A empresa já sofria críticas pelo benefício excessivo do dinheiro público, dentro da proposta de formar os “campeões nacionais”, se mostrando recordista em doações eleitorais. No início do mês, a Operação Greenfield da Polícia Federal prendeu Mário Celso Lopes, ex-sócio da Eldorado Celulose, empresa do grupo J&F que também controla a JBS. A prisão apura um contrato de R$ 190 milhões firmado entre a Eldorado e uma empresa de Mário Celso. O MPF investiga o envolvimento dos sócios em gestão supostamente fraudulenta no Fundo de Investimento em Participação Florestal, que recebeu aporte de R$ 550 milhões dos fundos de pensão Petros e Funcef. Agora esses fundos preveem perdas de R$ 1 bilhão devido à sociedade com a Eldorado Celulose.

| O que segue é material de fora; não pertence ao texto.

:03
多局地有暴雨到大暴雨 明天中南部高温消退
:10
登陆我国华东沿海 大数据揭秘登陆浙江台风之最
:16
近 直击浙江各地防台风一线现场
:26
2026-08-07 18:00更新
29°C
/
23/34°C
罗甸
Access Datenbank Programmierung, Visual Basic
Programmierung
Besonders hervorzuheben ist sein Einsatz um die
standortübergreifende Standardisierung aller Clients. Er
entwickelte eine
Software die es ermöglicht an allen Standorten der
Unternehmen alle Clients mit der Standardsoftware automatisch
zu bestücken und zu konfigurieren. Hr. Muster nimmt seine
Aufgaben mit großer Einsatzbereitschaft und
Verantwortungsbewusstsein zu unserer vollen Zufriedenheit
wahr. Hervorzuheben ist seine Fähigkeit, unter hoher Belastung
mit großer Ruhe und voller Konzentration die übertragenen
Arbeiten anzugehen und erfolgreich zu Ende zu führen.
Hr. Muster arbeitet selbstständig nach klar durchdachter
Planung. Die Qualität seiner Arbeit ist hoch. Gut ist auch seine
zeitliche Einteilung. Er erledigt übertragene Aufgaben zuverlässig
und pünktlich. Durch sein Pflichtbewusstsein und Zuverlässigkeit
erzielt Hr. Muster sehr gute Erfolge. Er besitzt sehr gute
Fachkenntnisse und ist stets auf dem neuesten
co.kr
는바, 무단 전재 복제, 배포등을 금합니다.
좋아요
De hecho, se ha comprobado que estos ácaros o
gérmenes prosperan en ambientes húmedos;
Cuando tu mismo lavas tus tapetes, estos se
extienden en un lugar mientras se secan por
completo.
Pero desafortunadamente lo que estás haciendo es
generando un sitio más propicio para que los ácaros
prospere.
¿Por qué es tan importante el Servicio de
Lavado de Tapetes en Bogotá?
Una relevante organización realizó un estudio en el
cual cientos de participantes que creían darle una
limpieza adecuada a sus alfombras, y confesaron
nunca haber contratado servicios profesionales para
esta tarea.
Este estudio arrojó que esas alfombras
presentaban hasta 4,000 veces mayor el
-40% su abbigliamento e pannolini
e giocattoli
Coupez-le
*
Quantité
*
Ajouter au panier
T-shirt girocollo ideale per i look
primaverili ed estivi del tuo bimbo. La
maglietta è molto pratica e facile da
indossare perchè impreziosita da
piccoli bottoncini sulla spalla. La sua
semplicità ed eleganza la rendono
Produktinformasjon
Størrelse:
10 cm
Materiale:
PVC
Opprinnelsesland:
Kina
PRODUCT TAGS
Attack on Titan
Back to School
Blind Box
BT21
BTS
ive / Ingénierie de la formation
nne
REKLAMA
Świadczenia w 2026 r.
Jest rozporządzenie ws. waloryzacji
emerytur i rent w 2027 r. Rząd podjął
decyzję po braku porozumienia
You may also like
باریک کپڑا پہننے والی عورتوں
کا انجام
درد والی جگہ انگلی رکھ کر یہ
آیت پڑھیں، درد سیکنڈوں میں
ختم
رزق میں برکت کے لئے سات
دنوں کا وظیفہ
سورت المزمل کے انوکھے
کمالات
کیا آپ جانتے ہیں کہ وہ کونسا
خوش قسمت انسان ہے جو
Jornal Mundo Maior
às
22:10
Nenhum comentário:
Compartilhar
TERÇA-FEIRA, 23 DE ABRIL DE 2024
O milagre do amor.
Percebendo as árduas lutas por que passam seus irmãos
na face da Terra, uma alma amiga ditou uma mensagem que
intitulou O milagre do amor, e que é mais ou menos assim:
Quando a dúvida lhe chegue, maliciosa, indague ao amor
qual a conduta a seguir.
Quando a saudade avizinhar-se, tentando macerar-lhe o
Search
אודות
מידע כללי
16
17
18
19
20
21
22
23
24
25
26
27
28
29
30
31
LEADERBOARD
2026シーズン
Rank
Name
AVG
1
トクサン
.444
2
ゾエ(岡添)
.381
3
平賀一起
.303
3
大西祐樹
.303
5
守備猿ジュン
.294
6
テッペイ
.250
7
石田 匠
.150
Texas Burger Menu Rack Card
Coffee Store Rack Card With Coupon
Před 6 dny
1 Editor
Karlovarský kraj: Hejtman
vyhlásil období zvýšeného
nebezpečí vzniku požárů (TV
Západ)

Já a BRF surpreendeu o mercado quando anunciou, no início do mês de março, perdas de R$ 372 milhões em 2016. A inspiração de ser a “Ambev dos alimentos” – com ampla reestruturação corte radical dos custos, globalização dos produtos e fortalecimento de marcas – começou em 2013, com a chegada de Abílio Diniz ao comando. Porém, como o primeiro prejuízo da sua história e o buzz gerado pela Carne Fraca, a empresa terá que promover criativas campanhas de comunicação para reverter os danos e também reforçar a operação agroindustrial para retomar os lucros.

Tanto a JBS como a BRF detém marcas que desfrutam de alta credibilidade e são comercializadas em vários países. Estão entre os maiores anunciantes do país, com campanhas de comunicação de marca invejáveis. Desde 2013 a Friboi tem um robusto trabalho de comunicação que demandou milhões de reais em investimentos e popularizou a marca na mesa dos brasileiros. Com o ator Tony Ramos como protagonista, ressaltava que a marca é uma garantia de carne confiável.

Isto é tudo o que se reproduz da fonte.